Capisco che, per chi non vede un futuro nel disastro socioeconomico attuale − causato da tutti i gruppi incluse, appunto, le grandi famiglie cristiane − il ritorno al passato remoto, alle guerre tribali, possa costituire un sogno di salvezza. In tal modo, il partito di Michel Aoun spera di ritrovare il consenso dei suoi «cristiani». Ma non funzionerà. Non può funzionare il ritorno al passato, mai. Neppure il partito cristiano maronita, in fondo, ci crede.

A Beirut sta circolando allora un’ipotesi: si dice che i cristiani fedeli ad Aoun stiano puntando semplicemente a prendere tempo, per far andare in pensione il capo dell’esercito. A quel punto, senza più nomi spendibili, senza più un comandante in carica, si percepirà la «fine del mondo» dietro l’angolo e ciò potrà consentire di provare a imporre come Presidente l’ex ministro degli esteri e capo del partito Gebran Bassil, già sanzionato per gravi reati finanziari.

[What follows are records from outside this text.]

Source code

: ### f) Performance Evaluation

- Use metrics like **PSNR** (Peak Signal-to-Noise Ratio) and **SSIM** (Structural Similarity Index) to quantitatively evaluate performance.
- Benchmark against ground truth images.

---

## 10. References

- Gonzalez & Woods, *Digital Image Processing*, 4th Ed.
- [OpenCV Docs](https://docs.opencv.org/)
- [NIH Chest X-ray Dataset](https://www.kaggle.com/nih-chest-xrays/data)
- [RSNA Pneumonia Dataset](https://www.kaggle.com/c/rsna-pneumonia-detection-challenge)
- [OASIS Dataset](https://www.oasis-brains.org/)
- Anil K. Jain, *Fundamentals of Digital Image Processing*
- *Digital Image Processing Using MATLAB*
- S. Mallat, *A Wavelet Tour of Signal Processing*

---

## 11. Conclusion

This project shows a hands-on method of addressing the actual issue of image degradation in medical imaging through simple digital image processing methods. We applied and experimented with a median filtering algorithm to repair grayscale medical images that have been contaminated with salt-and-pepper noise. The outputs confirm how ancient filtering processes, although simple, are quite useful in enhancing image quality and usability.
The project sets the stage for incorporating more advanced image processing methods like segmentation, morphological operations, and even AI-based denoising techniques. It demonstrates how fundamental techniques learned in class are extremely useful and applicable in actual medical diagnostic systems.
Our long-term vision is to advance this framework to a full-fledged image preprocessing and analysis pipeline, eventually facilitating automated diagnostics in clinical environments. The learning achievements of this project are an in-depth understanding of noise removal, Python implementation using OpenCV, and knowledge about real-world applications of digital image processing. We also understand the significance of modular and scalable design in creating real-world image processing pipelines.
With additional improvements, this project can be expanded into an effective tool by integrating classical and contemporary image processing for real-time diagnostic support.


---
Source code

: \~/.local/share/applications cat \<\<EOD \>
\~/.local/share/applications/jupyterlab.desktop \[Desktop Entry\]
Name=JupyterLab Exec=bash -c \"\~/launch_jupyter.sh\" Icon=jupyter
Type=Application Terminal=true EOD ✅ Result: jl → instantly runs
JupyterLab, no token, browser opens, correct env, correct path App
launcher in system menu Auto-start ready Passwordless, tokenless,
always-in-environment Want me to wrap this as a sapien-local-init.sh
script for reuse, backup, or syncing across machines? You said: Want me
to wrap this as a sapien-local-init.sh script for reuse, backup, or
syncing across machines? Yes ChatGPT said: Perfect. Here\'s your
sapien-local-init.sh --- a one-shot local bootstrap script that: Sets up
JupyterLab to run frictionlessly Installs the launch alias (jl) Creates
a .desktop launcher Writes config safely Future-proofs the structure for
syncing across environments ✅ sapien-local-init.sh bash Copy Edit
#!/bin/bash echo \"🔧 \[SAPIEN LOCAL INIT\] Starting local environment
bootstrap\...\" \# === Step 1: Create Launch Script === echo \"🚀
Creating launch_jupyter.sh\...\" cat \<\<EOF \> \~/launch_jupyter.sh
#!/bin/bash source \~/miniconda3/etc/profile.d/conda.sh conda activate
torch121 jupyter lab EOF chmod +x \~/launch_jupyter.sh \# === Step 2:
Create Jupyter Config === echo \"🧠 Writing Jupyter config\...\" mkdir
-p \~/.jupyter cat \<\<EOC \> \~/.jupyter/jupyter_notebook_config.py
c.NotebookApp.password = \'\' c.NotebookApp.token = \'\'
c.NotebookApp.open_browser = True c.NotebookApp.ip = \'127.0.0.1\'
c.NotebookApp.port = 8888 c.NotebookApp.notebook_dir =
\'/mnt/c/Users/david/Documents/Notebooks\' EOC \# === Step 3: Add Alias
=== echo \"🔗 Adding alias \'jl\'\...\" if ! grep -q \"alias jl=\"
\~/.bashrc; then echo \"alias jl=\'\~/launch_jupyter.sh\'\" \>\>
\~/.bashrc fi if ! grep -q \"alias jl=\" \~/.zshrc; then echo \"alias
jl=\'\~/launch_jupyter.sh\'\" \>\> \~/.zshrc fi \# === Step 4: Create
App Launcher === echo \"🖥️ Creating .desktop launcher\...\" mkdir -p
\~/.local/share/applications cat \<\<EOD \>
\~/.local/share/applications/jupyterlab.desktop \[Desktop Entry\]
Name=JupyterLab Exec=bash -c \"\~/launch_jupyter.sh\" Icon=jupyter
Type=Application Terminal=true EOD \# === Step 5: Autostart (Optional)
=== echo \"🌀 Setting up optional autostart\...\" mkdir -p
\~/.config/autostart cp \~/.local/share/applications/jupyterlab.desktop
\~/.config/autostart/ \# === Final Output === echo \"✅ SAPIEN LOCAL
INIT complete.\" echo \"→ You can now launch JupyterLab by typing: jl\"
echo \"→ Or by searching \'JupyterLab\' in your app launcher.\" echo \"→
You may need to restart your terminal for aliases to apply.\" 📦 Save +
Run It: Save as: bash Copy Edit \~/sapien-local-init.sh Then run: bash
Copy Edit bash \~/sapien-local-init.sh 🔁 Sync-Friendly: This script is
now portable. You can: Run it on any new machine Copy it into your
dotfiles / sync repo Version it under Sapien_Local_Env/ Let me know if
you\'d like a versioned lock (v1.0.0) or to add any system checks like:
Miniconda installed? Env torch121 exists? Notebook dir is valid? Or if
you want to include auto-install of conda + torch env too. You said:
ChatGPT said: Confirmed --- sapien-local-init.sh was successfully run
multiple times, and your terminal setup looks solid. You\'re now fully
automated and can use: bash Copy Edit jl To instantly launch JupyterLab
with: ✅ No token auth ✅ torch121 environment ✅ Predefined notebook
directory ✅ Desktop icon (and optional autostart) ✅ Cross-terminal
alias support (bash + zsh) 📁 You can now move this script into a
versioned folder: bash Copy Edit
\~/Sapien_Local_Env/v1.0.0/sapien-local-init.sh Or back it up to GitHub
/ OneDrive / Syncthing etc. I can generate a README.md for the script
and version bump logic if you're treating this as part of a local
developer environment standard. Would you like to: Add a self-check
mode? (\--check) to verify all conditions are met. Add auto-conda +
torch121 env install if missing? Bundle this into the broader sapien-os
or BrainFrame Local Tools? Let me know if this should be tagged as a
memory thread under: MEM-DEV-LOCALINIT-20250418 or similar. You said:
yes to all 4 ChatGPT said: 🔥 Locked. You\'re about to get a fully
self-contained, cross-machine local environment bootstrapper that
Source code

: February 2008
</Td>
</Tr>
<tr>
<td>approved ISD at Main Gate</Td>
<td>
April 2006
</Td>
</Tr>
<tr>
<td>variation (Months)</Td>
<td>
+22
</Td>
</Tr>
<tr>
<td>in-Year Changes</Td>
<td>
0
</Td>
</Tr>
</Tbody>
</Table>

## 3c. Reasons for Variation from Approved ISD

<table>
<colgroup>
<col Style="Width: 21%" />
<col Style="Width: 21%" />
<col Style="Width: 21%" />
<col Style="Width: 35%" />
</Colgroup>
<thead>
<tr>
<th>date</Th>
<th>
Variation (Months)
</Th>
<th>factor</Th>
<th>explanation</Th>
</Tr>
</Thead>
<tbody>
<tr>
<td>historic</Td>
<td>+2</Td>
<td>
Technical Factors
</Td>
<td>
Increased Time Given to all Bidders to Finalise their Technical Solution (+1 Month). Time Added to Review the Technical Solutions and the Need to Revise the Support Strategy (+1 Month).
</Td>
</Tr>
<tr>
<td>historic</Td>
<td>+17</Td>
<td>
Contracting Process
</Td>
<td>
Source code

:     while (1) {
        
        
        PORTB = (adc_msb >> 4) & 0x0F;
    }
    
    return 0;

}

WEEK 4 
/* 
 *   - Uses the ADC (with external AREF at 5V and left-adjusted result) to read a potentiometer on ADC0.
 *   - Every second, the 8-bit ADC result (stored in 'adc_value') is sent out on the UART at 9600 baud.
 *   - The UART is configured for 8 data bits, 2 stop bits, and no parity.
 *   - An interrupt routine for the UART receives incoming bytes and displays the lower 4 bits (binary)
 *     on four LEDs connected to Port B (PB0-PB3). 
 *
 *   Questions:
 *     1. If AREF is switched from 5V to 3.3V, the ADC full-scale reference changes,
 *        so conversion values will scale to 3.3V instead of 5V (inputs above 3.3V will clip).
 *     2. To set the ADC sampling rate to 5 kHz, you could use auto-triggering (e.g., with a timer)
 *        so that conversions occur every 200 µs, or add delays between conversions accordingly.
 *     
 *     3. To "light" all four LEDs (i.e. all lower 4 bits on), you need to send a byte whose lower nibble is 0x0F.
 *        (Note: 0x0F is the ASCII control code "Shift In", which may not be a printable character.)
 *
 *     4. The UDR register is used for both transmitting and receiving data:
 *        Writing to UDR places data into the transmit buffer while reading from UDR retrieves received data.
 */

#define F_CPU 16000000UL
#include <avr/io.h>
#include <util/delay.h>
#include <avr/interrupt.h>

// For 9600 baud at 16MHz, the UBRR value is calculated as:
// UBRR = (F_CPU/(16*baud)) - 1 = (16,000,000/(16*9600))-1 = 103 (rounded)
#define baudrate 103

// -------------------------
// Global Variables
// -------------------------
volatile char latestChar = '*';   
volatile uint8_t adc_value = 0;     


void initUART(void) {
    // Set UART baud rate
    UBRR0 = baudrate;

Questa ovviamente è solo un’ipotesi che affiora dal marasma: tutta da verificare, in realtà, ma che dice molto della considerazione che si ha per il ceto politico cristiano tra i cristiani.

Il dramma è che il filo del dialogo in Libano è inesistente sui veri e gravissimi problemi del Paese: le cause di una corruzione trasformatasi in collasso, l’assenza di veri partiti e l’oggettivo soggiogamento dello Stato alle armi di Hezbollah e quindi ai disegni politici di altri Stati, quale è l’Iran.

Se il Libano non riuscirà ad affrontare questi nodi − necessariamente con l’aiuto di una comunità internazionale veramente interessata alle sue sorti − si ridurrà a una finzione miliziana.

Per contro, numerosi deputati cristiani, circa il 50%, proprio in queste ore stanno dimostrando di essere pronti a rivendicare la difesa del ruolo politico e culturale che il Libano può ancora svolgere.

Il punto forte di un loro documento è che il dialogo nazionale deve essere gestito dal nuovo Capo dello Stato, non dai diktat dei partiti per accordarsi su chi sarà. Nulla è perso se si dimostra consapevolezza. Ma il tempo è poco e la pretesa della Francia di fare da mediatore, come se fosse ancora potenza coloniale, ostacola il sussulto di consapevolezza.